Five people have been killed and 40 injured near the Houses of Parliament in the first mass casualty terror attack in the UK in over a decade.
A single terrorist mowed down pedestrians on Westminster Bridge in a 4x4 vehicle, causing three deaths. The vehicle then mounted the pavement close to Big Ben before crashing into a barrier.
Armed with two large knives, the attacker then tried to storm the parliament precinct where he confronted and stabbed an unarmed police officer, who died at the scene.
The attacker was then shot by police and later succumbed to his wounds, as dozens lay injured in a scene of carnage at the heart of Britain's political establishment.
The policeman who died has been named by the Metropolitan Police as Keith Palmer, 48. He was part of the Diplomatic Protection Service.
The attacker has not been named by police but he was said to have been inspired by international terrorism.
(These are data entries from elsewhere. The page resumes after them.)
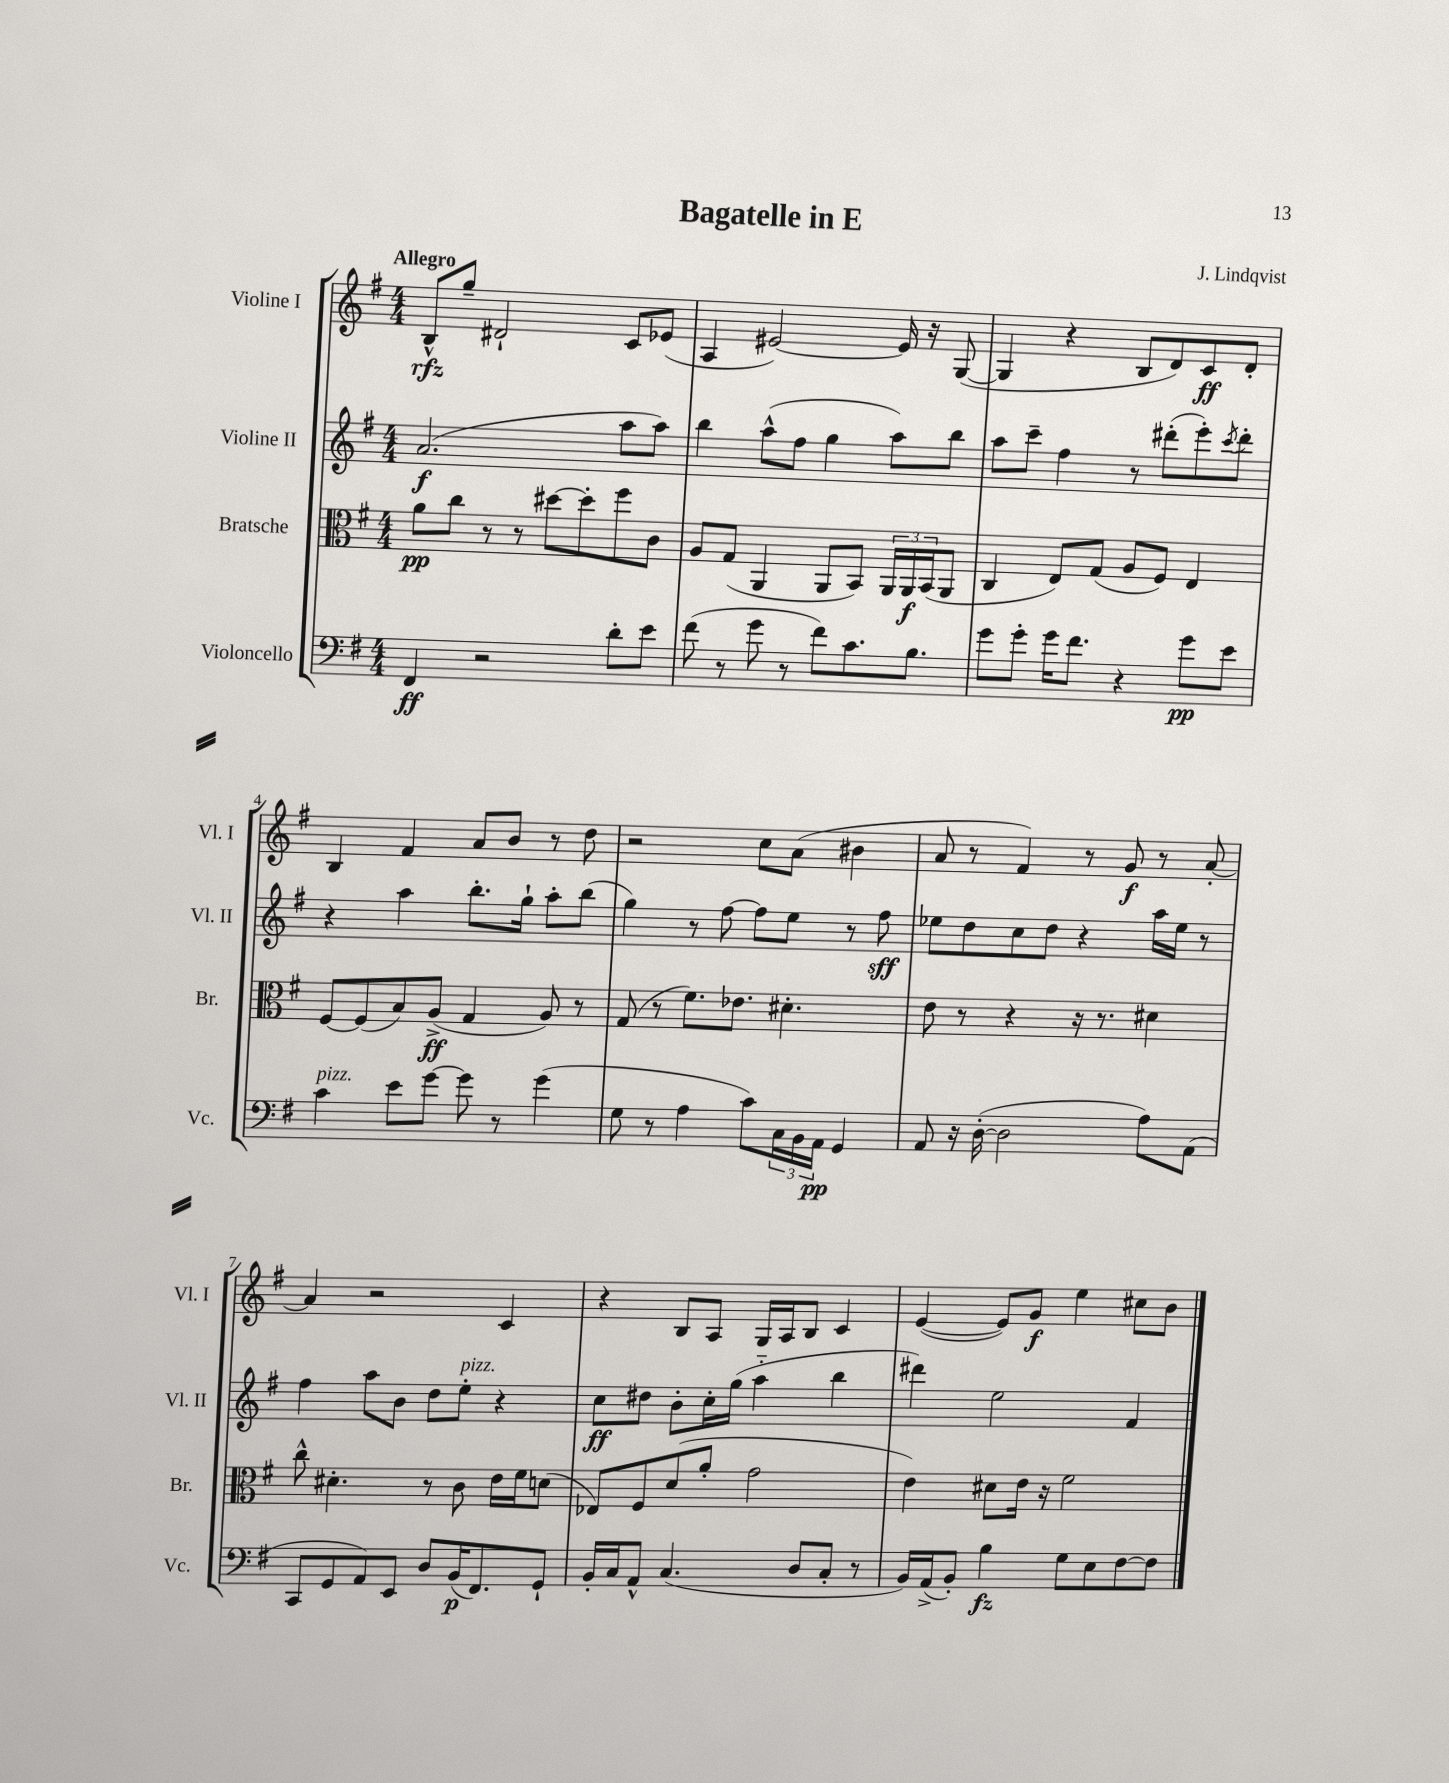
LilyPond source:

\header { title = "Bagatelle in E" composer = "J. Lindqvist" }
<<
\new StaffGroup <<
\new Staff = "s0" \with { instrumentName = "Violine I" shortInstrumentName = "Vl. I" } {
    \clef treble \key g \major \numericTimeSignature \time 4/4 \tempo "Allegro"
    b8-^\rfz g''8-- dis'2-! c'8 ees'8( |
    a4 eis'2~) eis'16 r16 g8~( |
    g4 r4 b8 d'8) c'8\ff d'8-. |
    b4 fis'4 a'8 b'8 r8 d''8 |
    r2 c''8 a'8( bis'4 |
    a'8 r8 fis'4) r8 g'8\f r8 a'8~-. |
    a'4 r2 c'4 |
    r4 b8 a8 g16 a16 b8 c'4 |
    e'4~( e'8) g'8\f e''4 cis''8 b'8 \bar "|." |
}
\new Staff = "s1" \with { instrumentName = "Violine II" shortInstrumentName = "Vl. II" } {
    \clef treble \key g \major \numericTimeSignature \time 4/4
    a'2.\f( a''8 a''8) |
    b''4 a''8-^( fis''8 g''4 a''8) b''8 |
    a''8 c'''8-- fis''4 r8 dis'''8-.( e'''8-.) \acciaccatura { c'''8 } dis'''8-. |
    r4 a''4 b''8.-. g''16-! a''8-. b''8( |
    g''4) r8 fis''8~ fis''8 e''8 r8 fis''8\sff |
    ees''8 d''8 c''8 d''8 r4 a''16 ees''16 r8 |
    fis''4 a''8 b'8 d''8 e''8-.^\markup { \italic "pizz." } r4 |
    c''8\ff dis''8 b'8-. c''16-. g''16( a''4-_ b''4 |
    dis'''4) e''2 fis'4 \bar "|." |
}
\new Staff = "s2" \with { instrumentName = "Bratsche" shortInstrumentName = "Br." } {
    \clef alto \key g \major \numericTimeSignature \time 4/4
    a'8\pp c''8 r8 r8 dis''8~ dis''8-. fis''8 c'8 |
    a8 g8( a,4 a,8 b,8) \tuplet 3/2 { a,16 a,16\f b,16( } a,8 |
    c4 e8) g8( a8 fis8) e4 |
    fis8~ fis8( b8) a8->\ff( g4 a8) r8 |
    g8( r8 fis'8.) ees'8. dis'4.-. |
    e'8 r8 r4 r16 r8. dis'4 |
    c''8-^ dis'4.-. r8 c'8 e'16 fis'16 d'8( |
    ees8) fis8 d'8( a'8-. g'2 |
    e'4) dis'8 e'16 r16 fis'2 \bar "|." |
}
\new Staff = "s3" \with { instrumentName = "Violoncello" shortInstrumentName = "Vc." } {
    \clef bass \key g \major \numericTimeSignature \time 4/4
    fis,4\ff r2 d'8-. e'8 |
    fis'8( r8 g'8 r8 fis'8) c'8. b8. |
    g'8 g'8-. g'16 fis'8. r4 g'8\pp e'8 |
    c'4^\markup { \italic "pizz." } e'8 g'8~ g'8 r8 g'4( |
    g8 r8 a4 c'8) \tuplet 3/2 { c16 b,16 a,16\pp } g,4 |
    a,8 r16 d16~-.( d2 a8) a,8( |
    c,8 g,8 a,8) e,8 d8 b,16\p( fis,8.) g,8-! |
    b,16-. c16 a,8-^ c4.( d8 c8-. r8 |
    b,16) a,16->( b,8-.) b4\fz g8 e8 fis8~ fis8 \bar "|." |
}
>>
>>
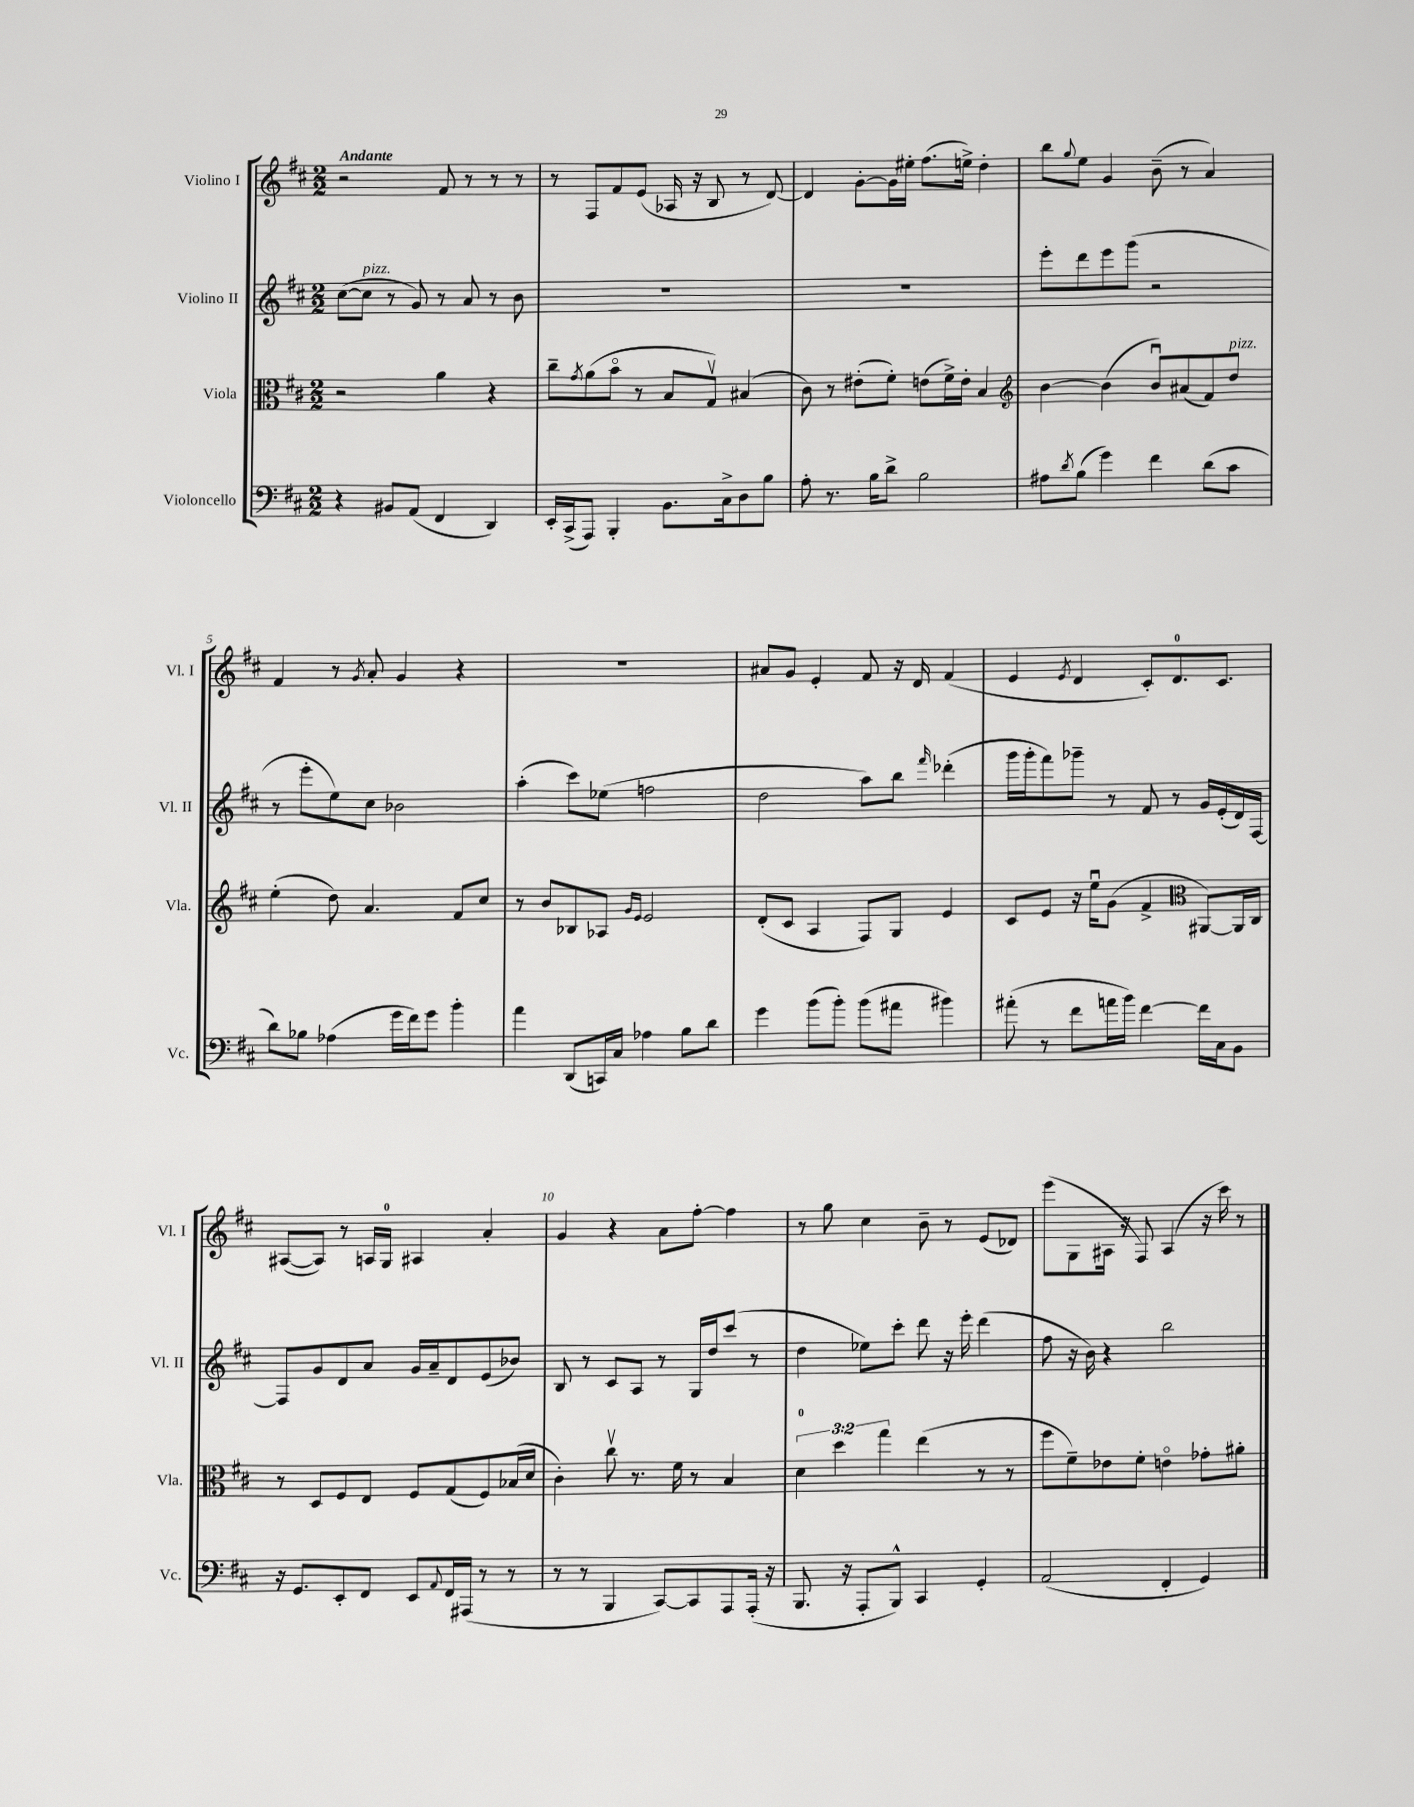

The nature of the attack had echoes of vehicle attacks in Nice and Berlin.
Both Houses of Parliament were locked down for several hours after the incident which occurred at 2.40pm GMT on Wednesday (22 March), less than three hours after Prime Minister's Questions.
The head of counter-terrorism at Scotland Yard, Mark Rowley, said: "This is a day that we had planned for – that we all hoped would never happen – but sadly it is now a reality."
Prime Minister Theresa May condemned the attack and praised the response of the police. She told the press outside 10 Downing Street: "For those of us who were in Parliament at the time of this attack, these events provide a particular reminder of the exceptional bravery of our police and security services who risk their lives to keep us safe.
"Once again today, these exceptional men and women ran towards the danger, even as they encouraged others to move the other way."
There is now a huge investigation under way involving Scotland Yard's counter-terrorism command and MI5. There has been an extra deployment of officers onto the streets.